Reading passage Start Marker

# Most Reliable HDTVs



## Nick (Apr 23, 2002)

*PC World: Sony HDTVs Rated Most Reliable by Readers
**
Sony gets far and away the highest reliability and service scores
in reader survey. LG, Panasonic, Samsung, Sharp, and Vizio earn
favorable marks as well.*


> "PC World's annual Reliability and Service survey lets our readers rate leading vendors in several tech-product categories. This year more than 16,000 respondents shared their likes and dislikes about their high-def TVs and the companies that sell them. Participants rated each company and its products relative to competitors by nine measures, such as customer satisfaction, quality of phone service, severity of hardware problems, and ease of use..."


 (Chart below shows five of nine indices.)










Full article @ PCWorld.com


----------



## Stuart Sweet (Jun 19, 2006)

Fascinating. Thanks, Nick. I wonder how Element and Insignia rank... or did they skip them since not all TVs under those brands are made by the same manufacturers?


----------



## faiello (Mar 17, 2003)

I love my 2 Panasonic Plasma's never had a problem with either one of them, going on 1 yr for the 58" and 2 yrs for the 37" in the bedroom


----------



## paulman182 (Aug 4, 2006)

Reading passage End Marker
Data to examine Start Marker

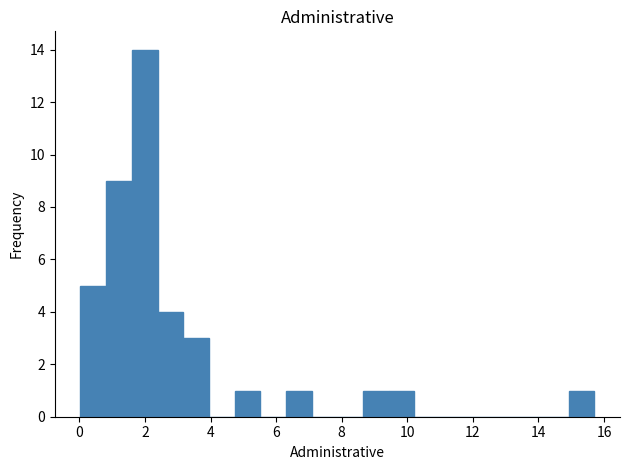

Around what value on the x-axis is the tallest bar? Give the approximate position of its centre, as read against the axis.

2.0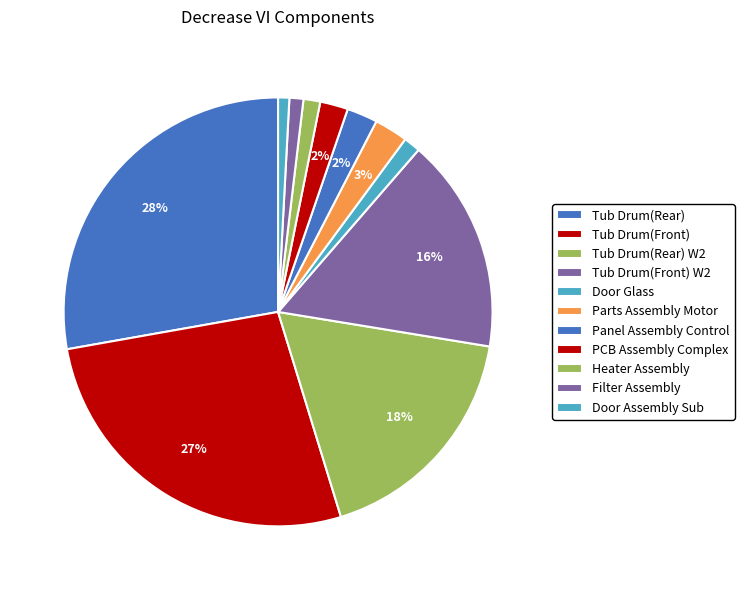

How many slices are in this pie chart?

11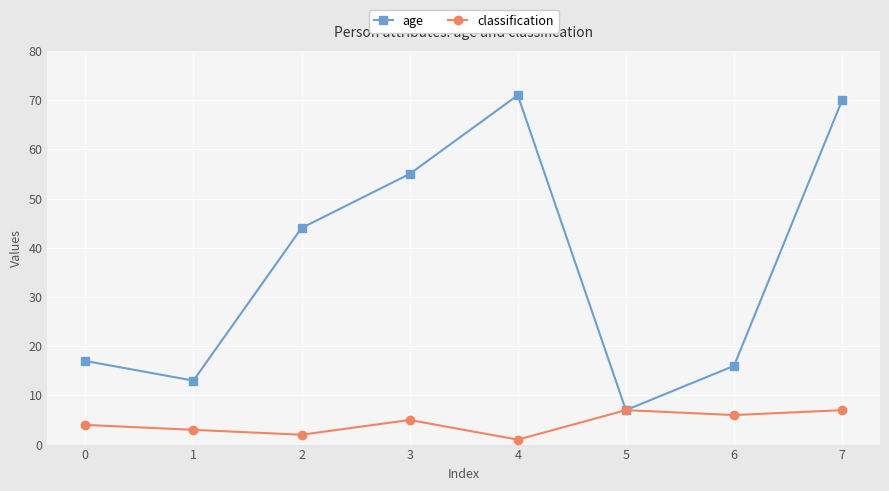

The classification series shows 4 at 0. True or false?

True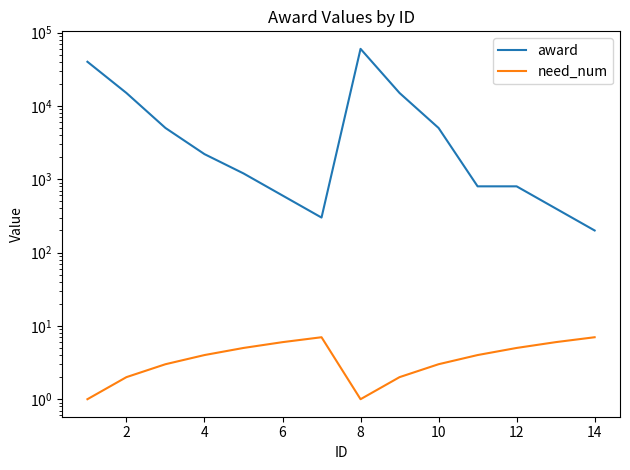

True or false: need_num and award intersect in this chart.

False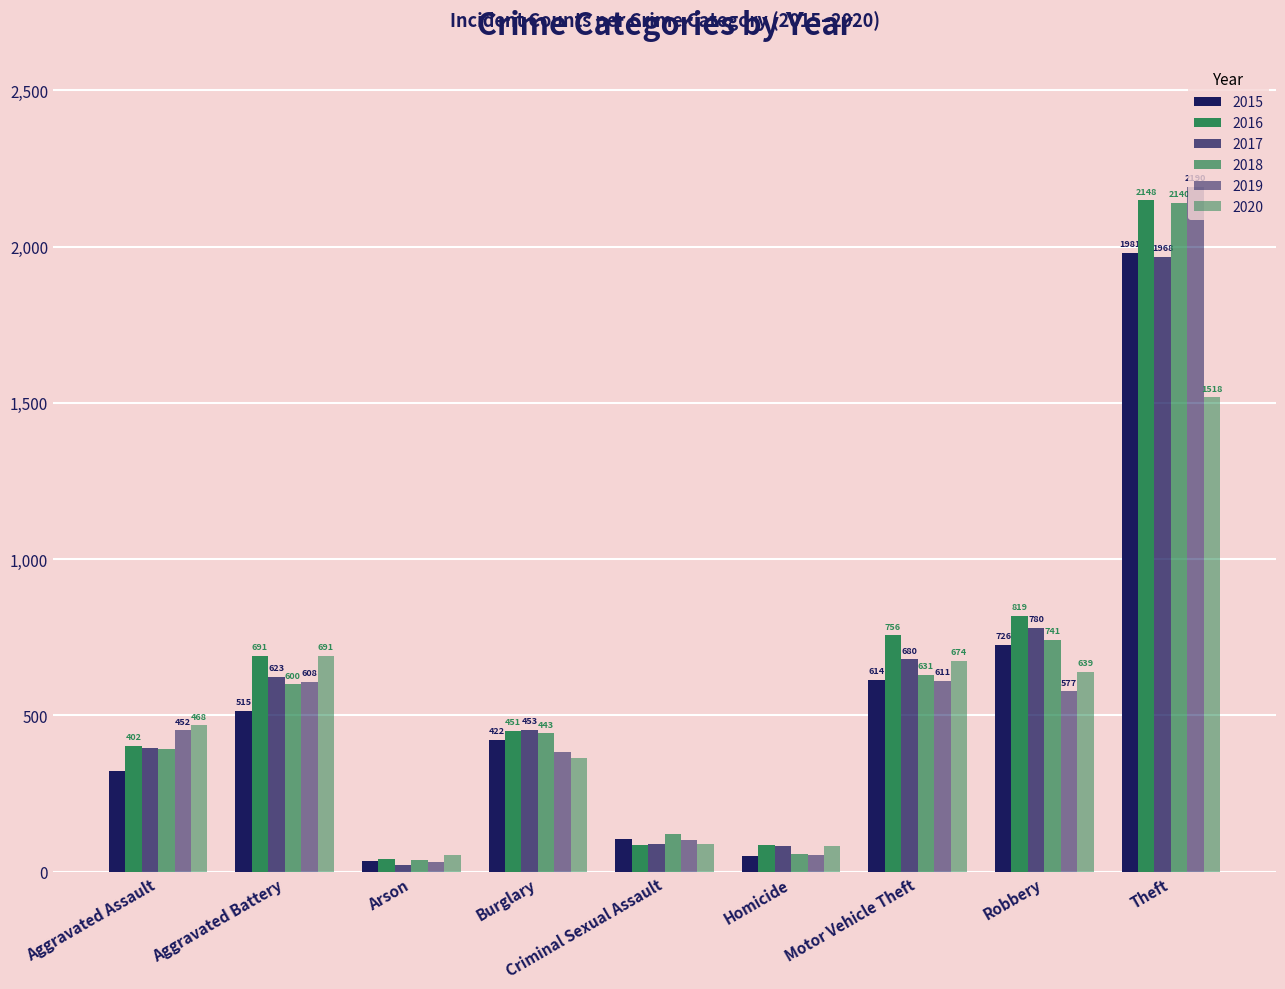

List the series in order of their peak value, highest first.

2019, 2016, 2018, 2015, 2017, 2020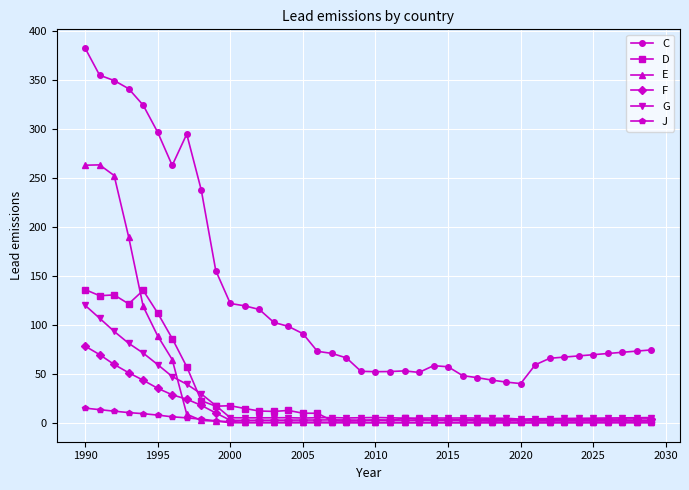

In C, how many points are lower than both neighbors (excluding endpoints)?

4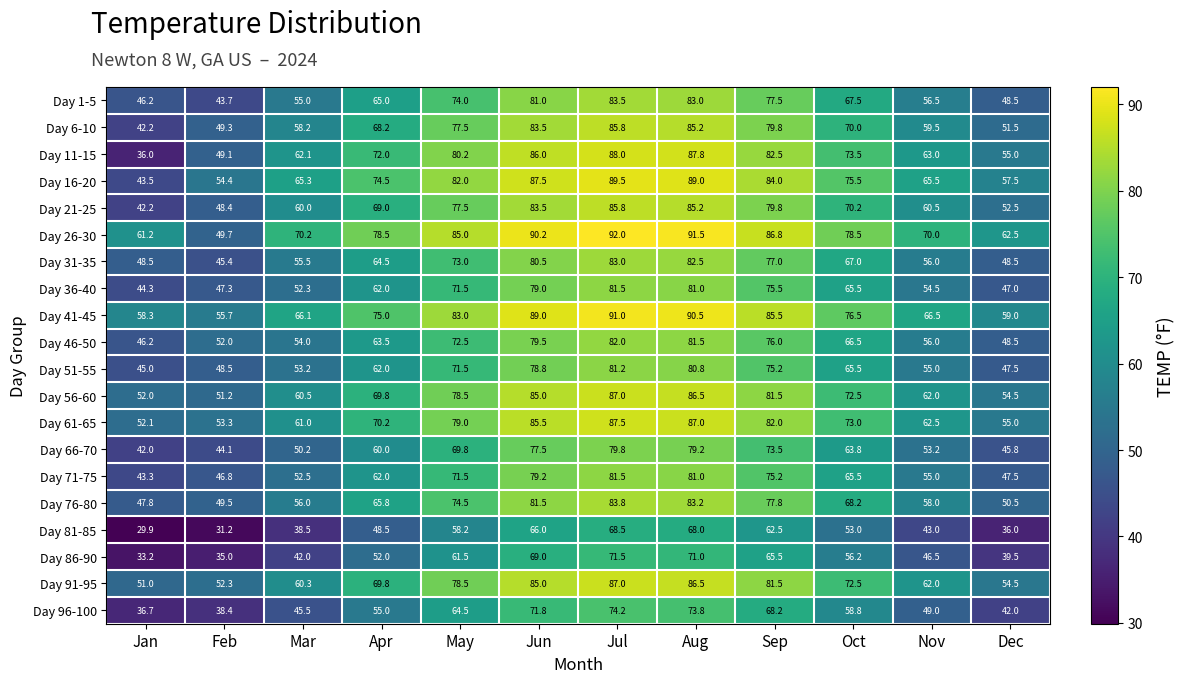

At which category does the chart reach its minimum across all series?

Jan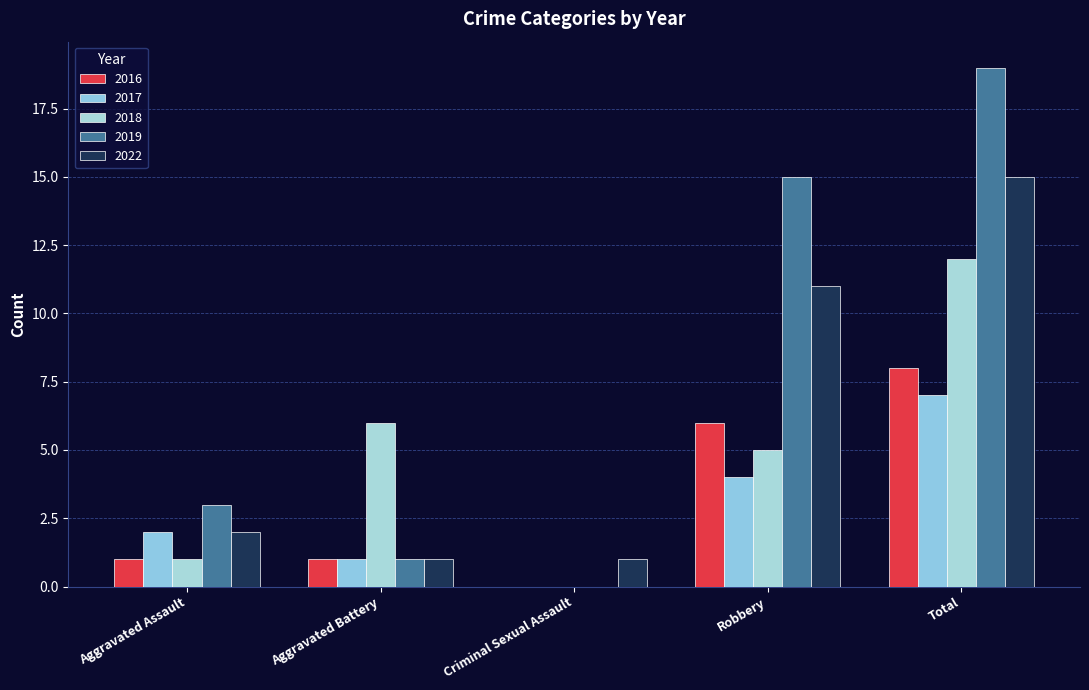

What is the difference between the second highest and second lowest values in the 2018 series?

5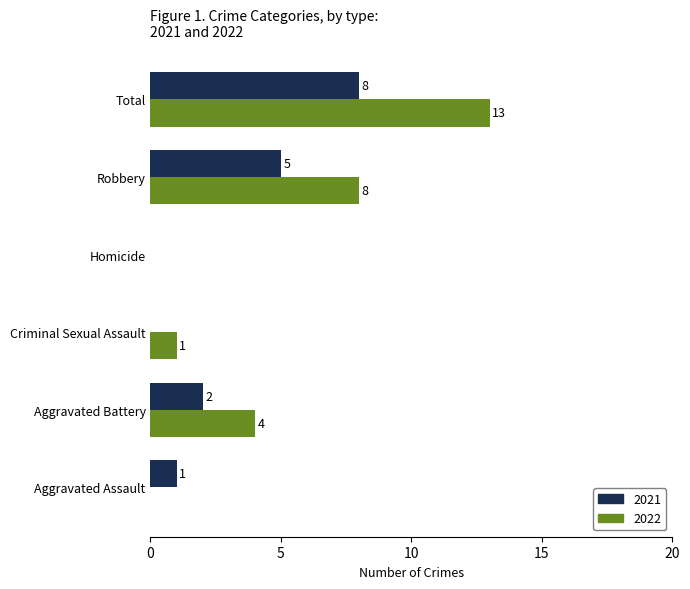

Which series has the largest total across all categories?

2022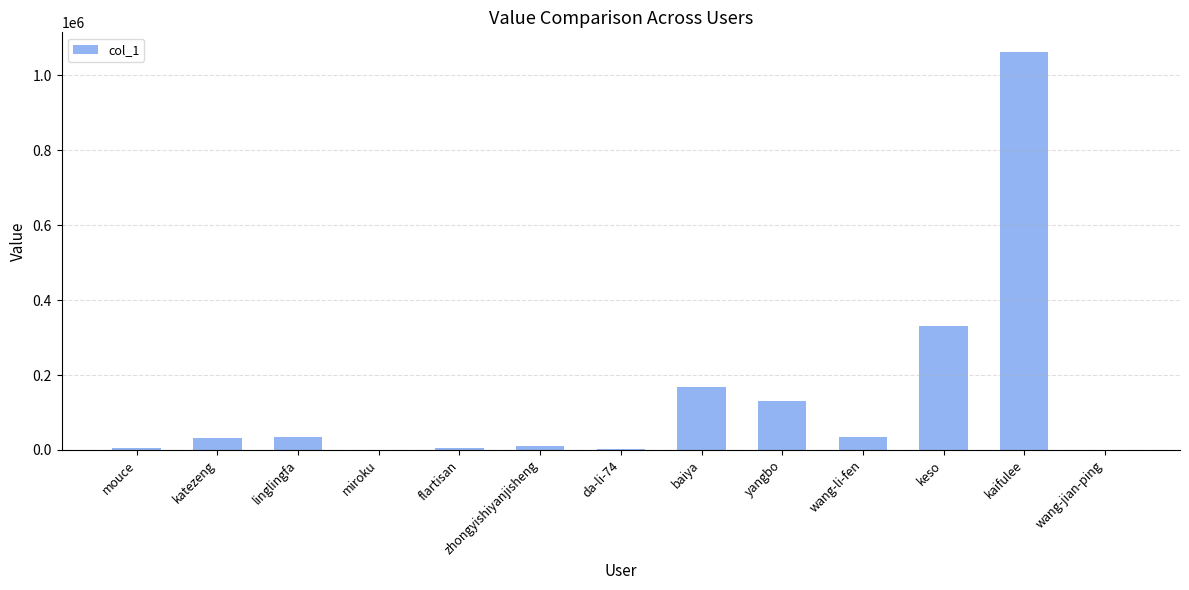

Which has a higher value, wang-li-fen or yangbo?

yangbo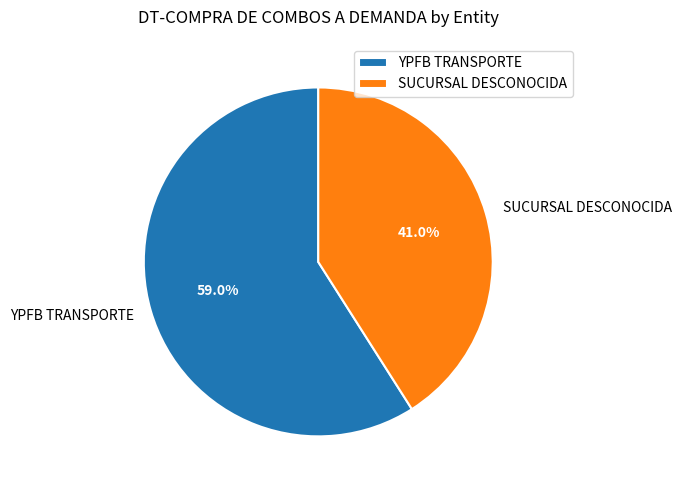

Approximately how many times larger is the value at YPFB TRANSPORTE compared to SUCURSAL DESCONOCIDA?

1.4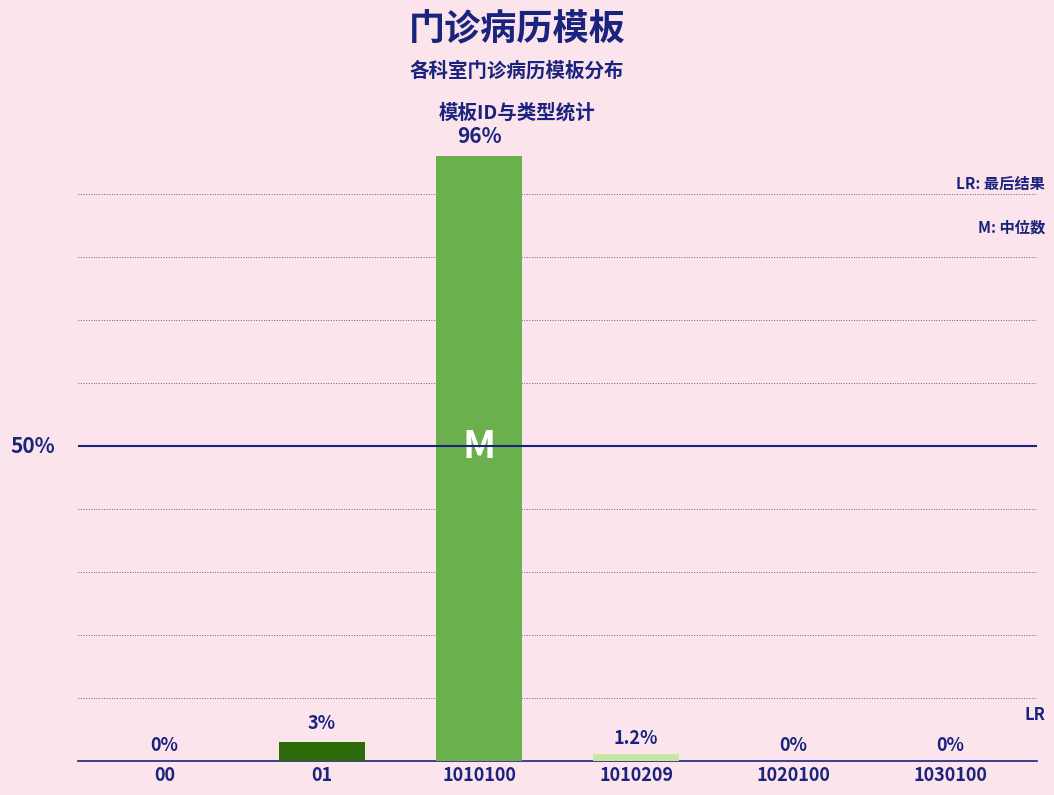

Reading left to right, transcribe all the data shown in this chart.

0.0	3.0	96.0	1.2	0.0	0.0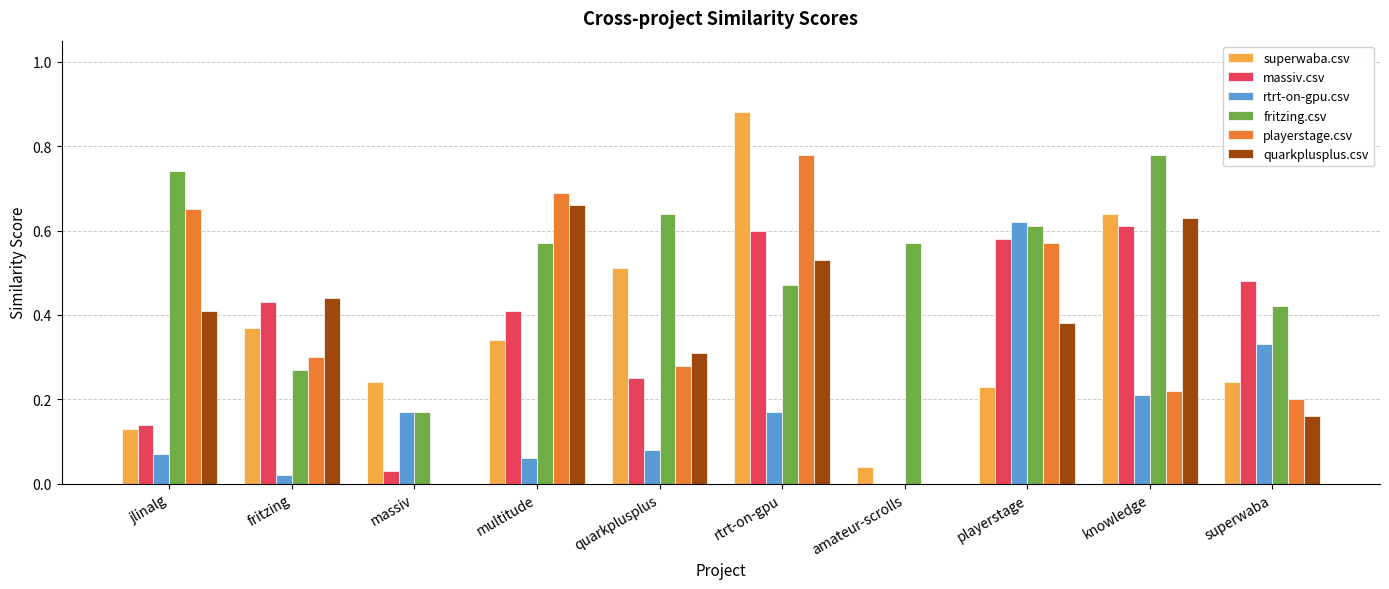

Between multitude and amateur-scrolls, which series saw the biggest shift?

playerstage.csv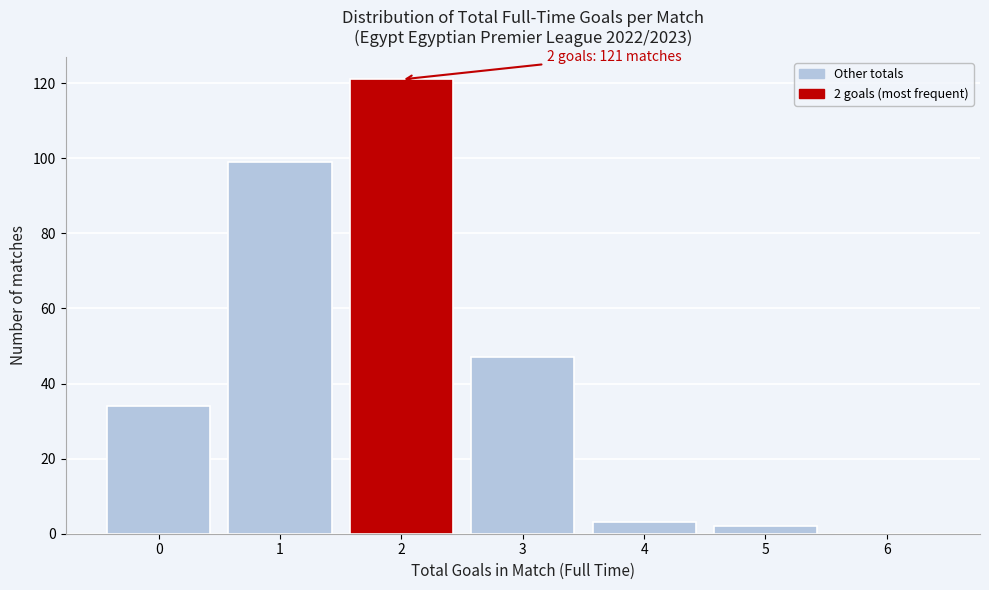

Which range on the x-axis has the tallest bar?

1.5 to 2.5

Data to examine End Marker

*Your goal*:
Answer these questions using the thread on reliable HDTVs:
(a) How many respondents shared their views in this year's survey?
(b) By how many measures did participants rate each company and its products?
(c) How long has faiello had the 58" Panasonic plasma?

*Answer box*:
(a) More than 16,000.
(b) Nine.
(c) Going on 1 year.